**Task description**.
Turn every line in the records below into a single numbered list, skipping blank lines and leaving out the pictures.

**The data**.
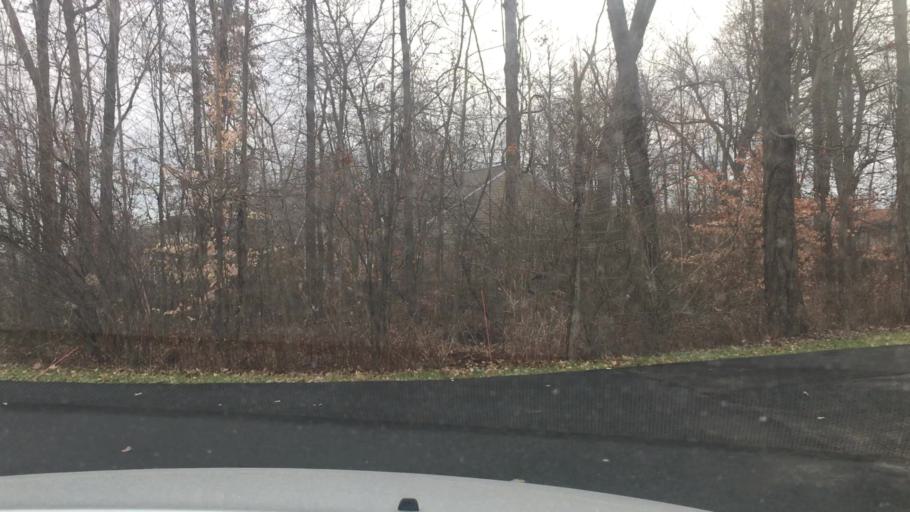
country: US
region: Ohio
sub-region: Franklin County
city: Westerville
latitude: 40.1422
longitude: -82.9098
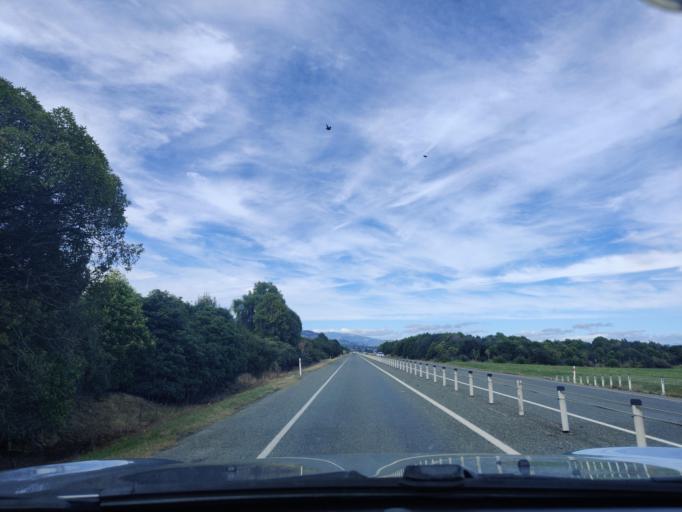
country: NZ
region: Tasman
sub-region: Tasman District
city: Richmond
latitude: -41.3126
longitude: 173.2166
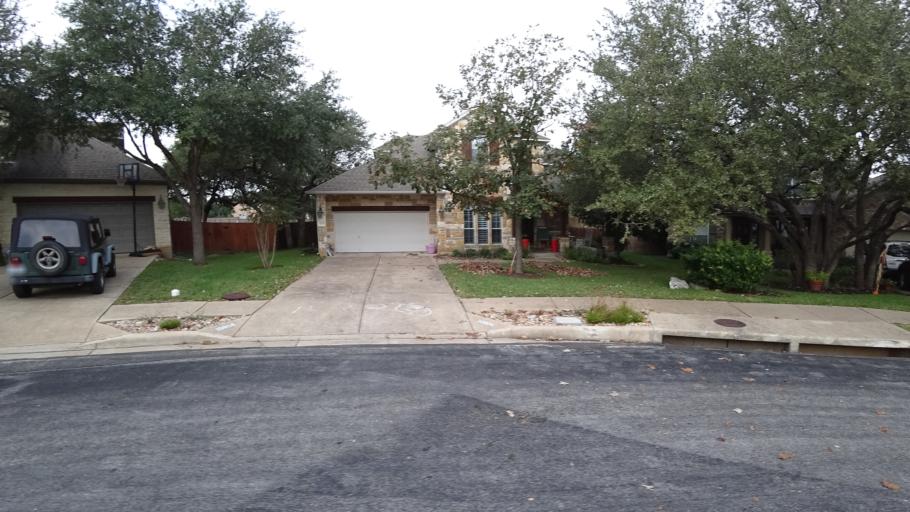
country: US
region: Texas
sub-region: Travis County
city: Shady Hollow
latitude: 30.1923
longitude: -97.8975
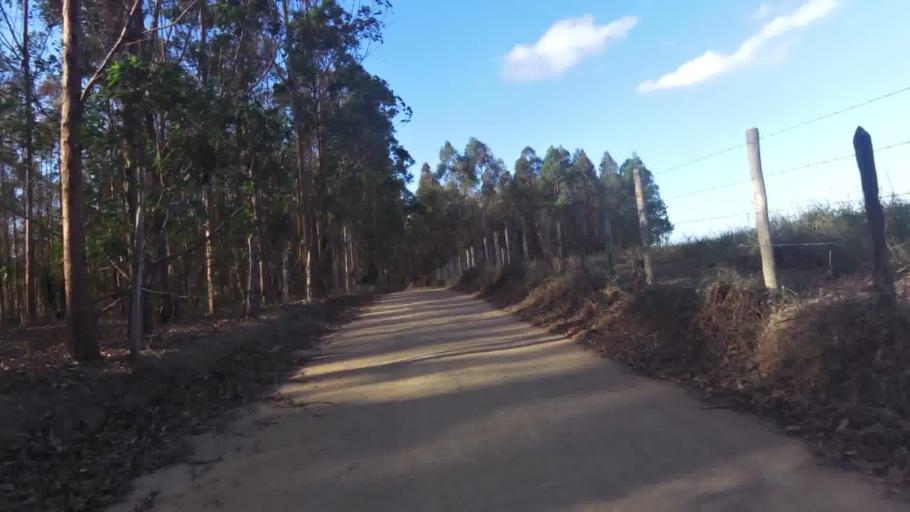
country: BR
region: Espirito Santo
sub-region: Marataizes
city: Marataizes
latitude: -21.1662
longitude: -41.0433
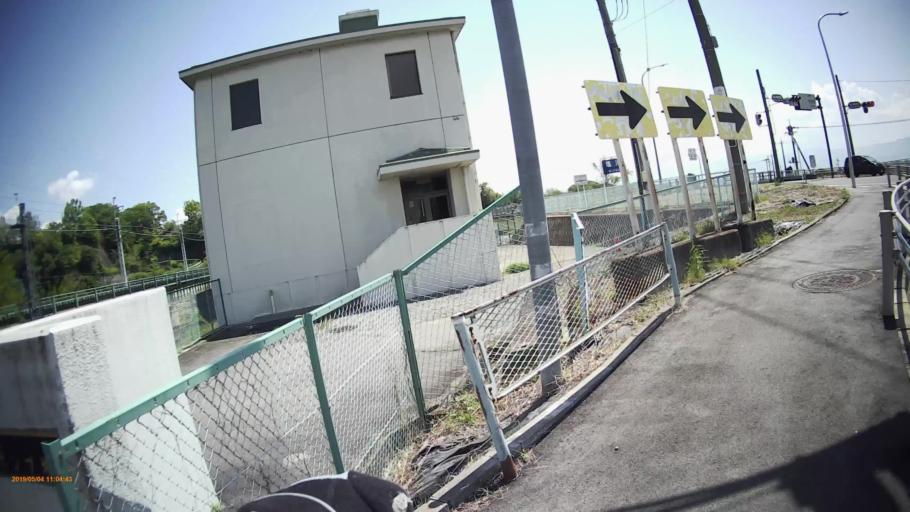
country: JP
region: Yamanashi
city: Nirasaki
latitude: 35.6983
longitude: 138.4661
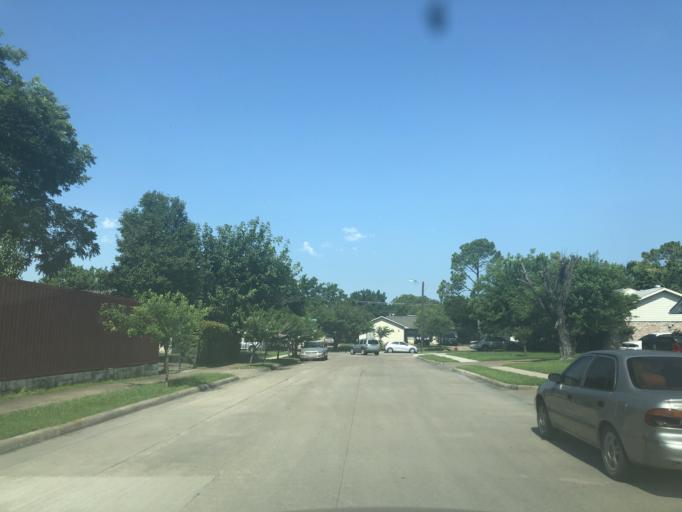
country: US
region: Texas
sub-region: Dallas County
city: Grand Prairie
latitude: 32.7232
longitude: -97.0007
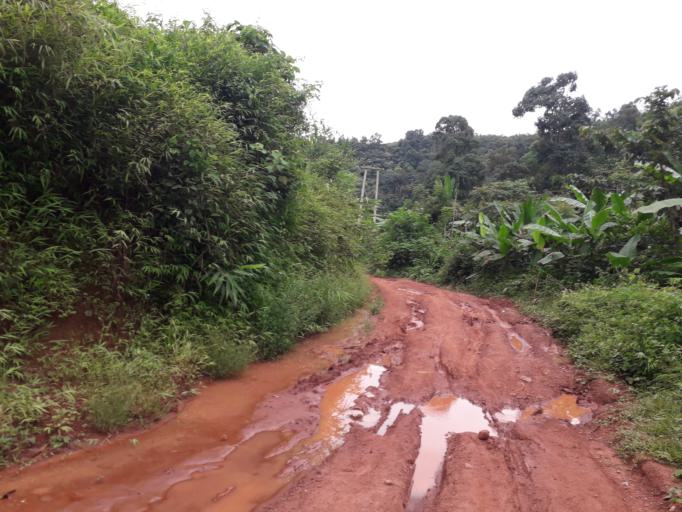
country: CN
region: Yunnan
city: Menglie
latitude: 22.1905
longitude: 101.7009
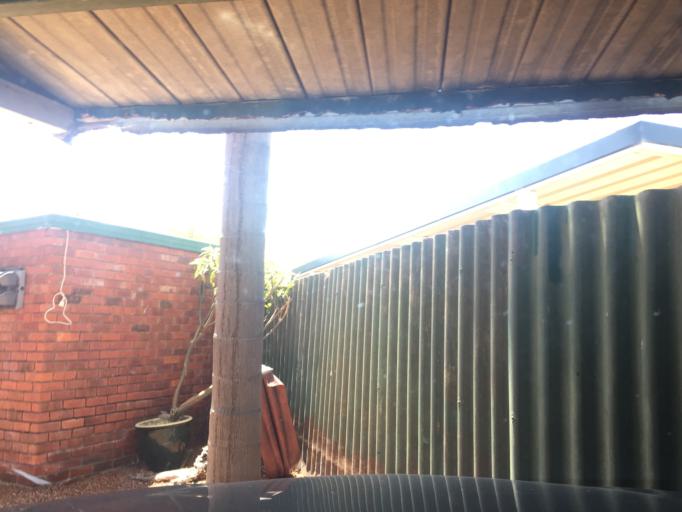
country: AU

**Reply to the task**.
1. country: US
2. region: Ohio
3. sub-region: Franklin County
4. city: Westerville
5. latitude: 40.1422
6. longitude: -82.9098
7. country: NZ
8. region: Tasman
9. sub-region: Tasman District
10. city: Richmond
11. latitude: -41.3126
12. longitude: 173.2166
13. country: US
14. region: Texas
15. sub-region: Travis County
16. city: Shady Hollow
17. latitude: 30.1923
18. longitude: -97.8975
19. country: BR
20. region: Espirito Santo
21. sub-region: Marataizes
22. city: Marataizes
23. latitude: -21.1662
24. longitude: -41.0433
25. country: JP
26. region: Yamanashi
27. city: Nirasaki
28. latitude: 35.6983
29. longitude: 138.4661
30. country: US
31. region: Texas
32. sub-region: Dallas County
33. city: Grand Prairie
34. latitude: 32.7232
35. longitude: -97.0007
36. country: CN
37. region: Yunnan
38. city: Menglie
39. latitude: 22.1905
40. longitude: 101.7009
41. country: AU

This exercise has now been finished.